80(1)  This Act applies notwithstanding any agreement to the contrary and any waiver or release given of the rights, benefits or protections provided by or under sections 12 to 17 is void.

 
Which then leads us to Section 79 of the Act:
 

Offences and penalties

79(1) A person who fails to comply with section 12(1) or (5), 13, 14 or 21 is guilty of an offence and liable to a fine
(a) of not less than $200 nor more than $15 000 in the case of a person who is not a company, and
(b) of not less than $500 nor more than $25 000 in the case of a company.
(2) Subject to subsection (1), a person who fails to comply with this Act is guilty of an offence and liable to a fine of not less than $200 nor more than $5000.
(3) If a corporation fails to comply with this Act, each member of the board who is knowingly a party to that failure is guilty of an offence and liable to a fine of not less than $200 nor more than
$5000.

Conclusion

All of the above creates a minefield of potential issues.  In today’s market, purchasers and sellers seeking to enforce technical legal rights are not the norm.  But all we have to do is flash back to the late 2000’s, and we are reminded of how quickly things can go wrong. 

Bottom line: always use caution with condominiums, particularly new construction.
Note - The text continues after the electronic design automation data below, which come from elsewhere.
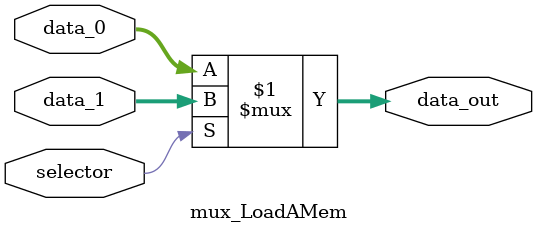
<source format=v>
module mux_LoadAMem(
    input wire selector,
    input wire [31:0] data_0,
    input wire [31:0] data_1,
    output wire [31:0] data_out

);

    assign data_out = (selector) ? data_1 : data_0; 

endmodule
</source>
And, when it comes time to assist a buyer with the purchase of a new condominium, remember – the AREA Condominium Resale Purchase Contract should not be used. You are much better off using a developer’s purchase contract or a contract drafted by a lawyer for this specific purpose.

AREA Note: This article speaks to situations where you are representing a buyer on the purchase of a new condominium. It is equally important that, when representing the developer (seller), the developer knows the AREA Condominium Resale Purchase Contract is not suitable for new construction. Suggest the developer use their own contract or have a lawyer draft an appropriate  contract.